As has become increasingly the pattern, the White House held no briefing for reporters Tuesday, and a spokesman for the president did not respond to a request for comment.

But David Rivkin, a Washington lawyer and veteran of past Republican administrations, said it was fair to question why the Justice Department charged the two congressmen so close to an election when the past three attorneys general signed memos discouraging such prosecutions during a campaign season.

“What is missing in this whole controversy is DOJ derogation from decadeslong policy from not pursuing any overt investigative actions against politicians close to the elections,” Rivkin said. “Trump has a salient point even if he didn’t phrase it well, making it seem like he is objecting to the indictments of those individuals, period.” Trump seems so intent on pushing the boundaries when it comes to the nation’s law enforcement agencies that some wonder whether he is almost baiting Democrats to pursue impeachment against him — either because he wants it to be an issue in the midterm elections to motivate his conservative base to turn out to defend him or to delegitimize any postelection impeachment effort as a strictly partisan affair.

The president has been told many times that tweets like the one over the weekend could expose him to trouble, if not from Robert Mueller, the special counsel investigating Russian interference in the 2016 election, then from Democrats, who can interpret the constitutional phrase “high crimes and misdemeanors” as they choose if they take power.

Gwenda Blair, a Trump biographer, said his persistence in weighing in on law enforcement actions represented a defiance of the establishment that keeps telling him he should not do so.

“He’s not going to kowtow to anybody, there are no sacred cows that he won’t move out of the way and that still apparently resonates,” she said.

If Sessions had actually done what Trump suggested — refused to indict to protect Republican seats in the election — it could be considered a crime or an impeachable offense for the attorney general. But because Trump merely offered his opinion, as opposed to issuing an order, some legal scholars said it might be hard to define that as an impeachable offense by the president.

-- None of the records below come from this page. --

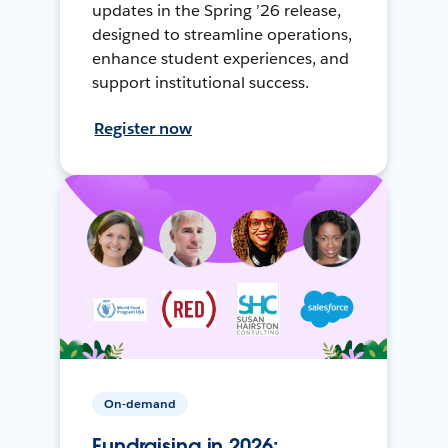
updates in the Spring ’26 release,
designed to streamline operations,
enhance student experiences, and
support institutional success.
Register now
On-demand
Fundraising in 2026:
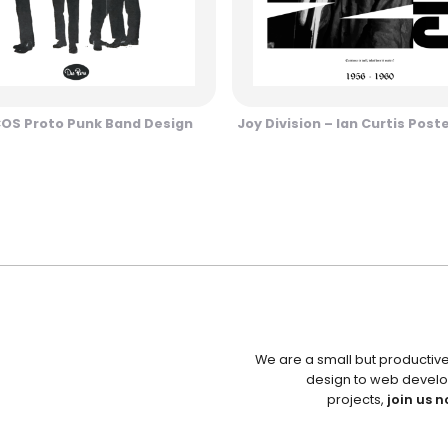
COS Proto Punk Band Design
Joy Division – Ian Curtis Post
We are a small but productiv
design to web develo
projects,
join us n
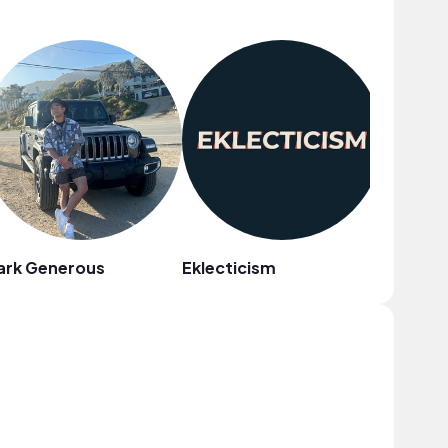
ark Generous
Eklecticism
Reggie 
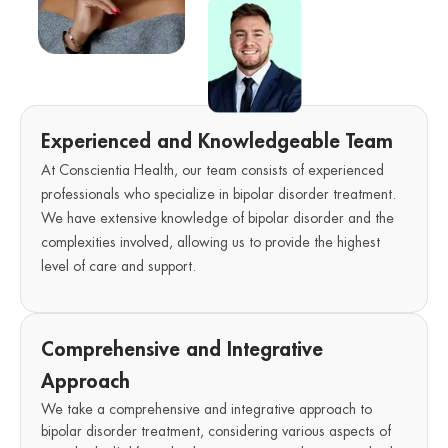
Experienced and Knowledgeable Team
At Conscientia Health, our team consists of experienced
professionals who specialize in bipolar disorder treatment.
We have extensive knowledge of bipolar disorder and the
complexities involved, allowing us to provide the highest
level of care and support.
Comprehensive and Integrative
Approach
We take a comprehensive and integrative approach to
bipolar disorder treatment, considering various aspects of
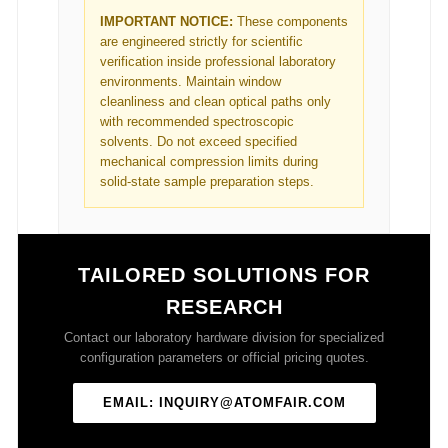
IMPORTANT NOTICE:
These components
are engineered strictly for scientific
verification inside professional laboratory
environments. Maintain window
cleanliness and clean optical paths only
with recommended spectroscopic
solvents. Do not exceed specified
mechanical compression limits during
solid-state sample preparation steps.
TAILORED SOLUTIONS FOR
RESEARCH
Contact our laboratory hardware division for specialized
configuration parameters or official pricing quotes.
EMAIL: INQUIRY@ATOMFAIR.COM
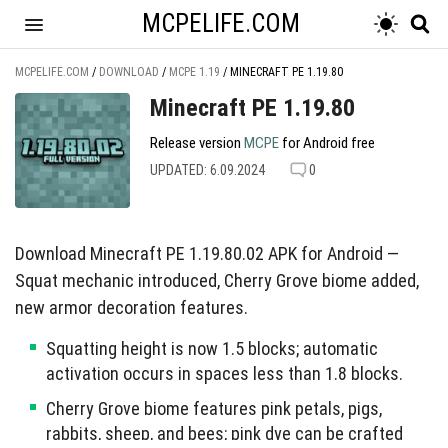
MCPELIFE.COM
MCPELIFE.COM
/
DOWNLOAD
/
MCPE 1.19
/
MINECRAFT PE 1.19.80
Minecraft PE 1.19.80
Release version
MCPE
for Android free
UPDATED: 6.09.2024
0
Download Minecraft PE 1.19.80.02 APK for Android —
Squat mechanic introduced, Cherry Grove biome added,
new armor decoration features.
Squatting height is now 1.5 blocks; automatic
activation occurs in spaces less than 1.8 blocks.
Cherry Grove biome features pink petals, pigs,
rabbits, sheep, and bees; pink dye can be crafted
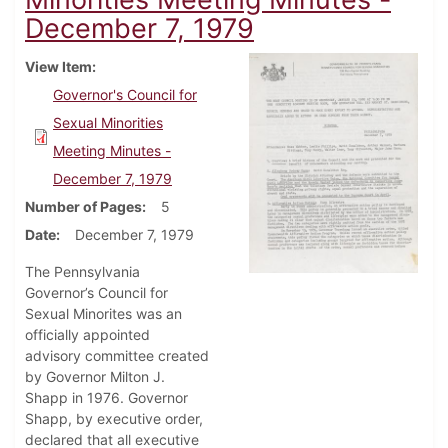
December 7, 1979
View Item
Governor's Council for
Sexual Minorities
Meeting Minutes -
December 7, 1979
Number of Pages
5
Date
December 7, 1979
The Pennsylvania
Governor’s Council for
Sexual Minorites was an
officially appointed
advisory committee created
by Governor Milton J.
Shapp in 1976. Governor
Shapp, by executive order,
declared that all executive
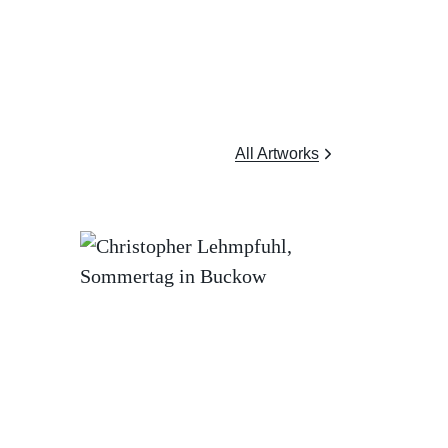
All Artworks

“Impeaching on this basis would be extraordinarily difficult because he would have available to him the defense that it was public commentary and not a directive to the attorney general,” said Joshua Matz, a co-author of “To End a Presidency: The Power of Impeachment” and publisher of Take Care, a blog that follows legal issues raised by Trump’s presidency.

But impeachment advocates could include it as one more point among the president’s many tweets and comments on law enforcement to demonstrate an intent to abuse his authority.

“To the extent that they can all be strung together convincingly as a pattern of using the power of government to destroy political opponents,” Matz said, “that might well justify serious consideration of articles of impeachment.”